Required work ::
Exactly the lines from the one with "Finally the general" to the end of the data below should be set down, and no others.

(Dataset excerpts)

[Start of Attachment]

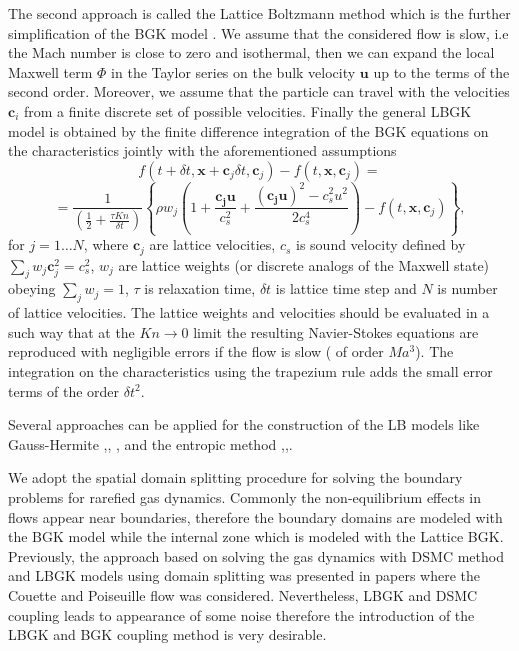 \documentclass[]{elsarticle} %
\begin{document}
{The  second  approach is  called the  Lattice Boltzmann method which is the further simplification of the BGK model \cite{Succi2001}. We assume that the considered flow is  slow,  i.e the  Mach number is  close  to zero and isothermal, then we  can expand  the local Maxwell term $\Phi$
in the Taylor series on the bulk velocity $\mathbf{u}$  up to the terms of the second order. Moreover, we assume that  the particle can travel with the  velocities $\mathbf{c}_i$ from a finite discrete set of possible velocities.
Finally the general LBGK model is  obtained  by the finite difference integration of the BGK equations on the  characteristics jointly with the aforementioned assumptions
$$
f(t+\delta t, \mathbf{x}+\mathbf{c}_j\delta t, \mathbf{c}_j)-f(t, \mathbf{x},\mathbf{c}_j)=
$$
\begin{equation}\label{lbgk}
=\frac{1}{(\frac{1}{2}+\frac{\tau Kn}{\delta t})}\left\{ \rho w_j\left(1+ \frac{\mathbf{c_j}\mathbf{u}}{c_s^2}+\frac{(\mathbf{c_j}\mathbf{u})^2-c_s^2u^2}{2c_s^4}\right)-f(t,\mathbf{x}, \mathbf{c}_j) \right \},
\end{equation}
for $j=1\ldots N$, where $\mathbf{c}_j$ are lattice velocities, $c_s$  is  sound velocity defined by $\sum_jw_j\mathbf{c}^2_j=c_s^2$, $w_j$ are  lattice weights (or discrete analogs of the Maxwell state) obeying $\sum_jw_j=1$, $\tau$  is  relaxation time, $\delta t$  is lattice  time step and  $N$  is number of lattice velocities. The  lattice weights and  velocities should be evaluated in a such way that at the $Kn \rightarrow 0$ limit the resulting Navier-Stokes equations  are reproduced with negligible  errors if the flow is slow ( of order $Ma^3$). The integration on  the  characteristics using the trapezium rule adds the small error terms of the  order  $\delta t^2$.


Several approaches can be applied for the  construction of the LB models like Gauss-Hermite \cite{He1997},\cite{Shan1998}, \cite{Shan2006},\cite{Shan2010} and the entropic  method \cite{Karlin1999},\cite{Chikatamarla2006},\cite{Chikatamarla2009}.

We adopt the spatial domain splitting procedure  for solving  the  boundary problems  for  rarefied gas dynamics.
Commonly the  non-equilibrium effects in flows appear near boundaries, therefore the  boundary domains are modeled with the BGK model while the internal  zone which is modeled with the Lattice BGK. Previously, the  approach based on solving  the gas  dynamics with DSMC method and LBGK models using  domain splitting was presented in papers \cite{Staso2016short, Staso2016long} where  the Couette and  Poiseuille  flow  was  considered. Nevertheless, LBGK and DSMC coupling leads to appearance  of some  noise \cite{Staso2016short} therefore the  introduction of the LBGK and  BGK coupling  method  is  very desirable.



}
\end{document}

[End of Attachment]

Reply to the task ::
Finally the general LBGK model is  obtained  by the finite difference integration of the BGK equations on the  characteristics jointly with the aforementioned assumptions
$$
f(t+\delta t, \mathbf{x}+\mathbf{c}_j\delta t, \mathbf{c}_j)-f(t, \mathbf{x},\mathbf{c}_j)=
$$
\begin{equation}\label{lbgk}
=\frac{1}{(\frac{1}{2}+\frac{\tau Kn}{\delta t})}\left\{ \rho w_j\left(1+ \frac{\mathbf{c_j}\mathbf{u}}{c_s^2}+\frac{(\mathbf{c_j}\mathbf{u})^2-c_s^2u^2}{2c_s^4}\right)-f(t,\mathbf{x}, \mathbf{c}_j) \right \},
\end{equation}
for $j=1\ldots N$, where $\mathbf{c}_j$ are lattice velocities, $c_s$  is  sound velocity defined by $\sum_jw_j\mathbf{c}^2_j=c_s^2$, $w_j$ are  lattice weights (or discrete analogs of the Maxwell state) obeying $\sum_jw_j=1$, $\tau$  is  relaxation time, $\delta t$  is lattice  time step and  $N$  is number of lattice velocities. The  lattice weights and  velocities should be evaluated in a such way that at the $Kn \rightarrow 0$ limit the resulting Navier-Stokes equations  are reproduced with negligible  errors if the flow is slow ( of order $Ma^3$). The integration on  the  characteristics using the trapezium rule adds the small error terms of the  order  $\delta t^2$.


Several approaches can be applied for the  construction of the LB models like Gauss-Hermite \cite{He1997},\cite{Shan1998}, \cite{Shan2006},\cite{Shan2010} and the entropic  method \cite{Karlin1999},\cite{Chikatamarla2006},\cite{Chikatamarla2009}.

We adopt the spatial domain splitting procedure  for solving  the  boundary problems  for  rarefied gas dynamics.
Commonly the  non-equilibrium effects in flows appear near boundaries, therefore the  boundary domains are modeled with the BGK model while the internal  zone which is modeled with the Lattice BGK. Previously, the  approach based on solving  the gas  dynamics with DSMC method and LBGK models using  domain splitting was presented in papers \cite{Staso2016short, Staso2016long} where  the Couette and  Poiseuille  flow  was  considered. Nevertheless, LBGK and DSMC coupling leads to appearance  of some  noise \cite{Staso2016short} therefore the  introduction of the LBGK and  BGK coupling  method  is  very desirable.



}
\end{document}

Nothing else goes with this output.